## EXCERTO FORNECIDO
=====

1974/5 – As Boas Famílias

Sobre a Encenação

Este “teatro de cordel” aparece hoje aos nosso olhos ainda despojado da sátira e do riso como a festa e a catarse que é preciso reencontrar. Olhamos para D. Rodrigo e vêmo-lo, hoje, braço dado com o Zoio, no Campo Pequeno. A “filha sábia”, encontrámo-la no café com os manos & Cª. E assim criaremos, como o próprio grupo o fez, a leitura de novos personagens, com peripécias novas (no fundo, a mesma coisa – bisnetos ou tataranetos das do séc. XVIII).

O teatro do povo que foi o “teatro de cordel” nos pátios de Lisboa por volta de 1800 não pode, bem entendido, ser hoje exactamente o teatro popular. Temos disso consciência. Buscamos sobretudo uma linha portuguesa de teatro popular pela primeira vez definida em Gil Vicente nos princípios do séc. XVI e que tem seus pontos de passagem por “O Fidalgo Aprendiz” (séc XVII) e por António José da Silva (séc XVIII). Como vimos, entronca aqui o “teatro de cordel”. Ora como poderá surgir hoje, face ao povo (pensamos sobretudo no povo das aldeias e dos meios operatórios) este tipo de teatro, sem caírmos, claro, no documento histórico mais ou menos escolástico?

=====

## O SEU OBJETIVO
De acordo com o texto sobre a encenação de As Boas Famílias, em quem foi pela primeira vez definida a linha portuguesa de teatro popular? Os registos não têm qualquer relação com o texto.

[Dados de pontos-chave por instância]
=====

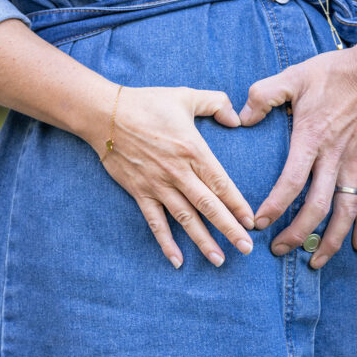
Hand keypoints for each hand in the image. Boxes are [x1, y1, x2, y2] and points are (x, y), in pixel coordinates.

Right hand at [90, 86, 254, 268]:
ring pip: (185, 219)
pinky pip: (155, 222)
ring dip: (203, 241)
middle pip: (208, 206)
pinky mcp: (139, 192)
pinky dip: (166, 243)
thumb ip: (217, 103)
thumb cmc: (147, 103)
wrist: (104, 114)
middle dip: (229, 229)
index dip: (238, 204)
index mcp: (193, 150)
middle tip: (246, 248)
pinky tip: (178, 261)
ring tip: (219, 260)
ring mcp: (157, 185)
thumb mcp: (186, 95)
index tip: (251, 221)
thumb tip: (237, 119)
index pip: (221, 183)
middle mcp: (178, 172)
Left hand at [239, 41, 356, 268]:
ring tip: (315, 261)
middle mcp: (334, 158)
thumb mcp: (293, 77)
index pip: (291, 182)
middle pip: (318, 207)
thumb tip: (240, 118)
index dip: (274, 206)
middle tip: (278, 250)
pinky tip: (356, 245)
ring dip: (331, 241)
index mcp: (312, 139)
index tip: (258, 223)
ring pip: (345, 213)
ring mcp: (355, 165)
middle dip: (298, 234)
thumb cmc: (334, 73)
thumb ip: (263, 95)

=====

## A SUA RESPOSTA
Em Gil Vicente, nos princípios do séc. XVI.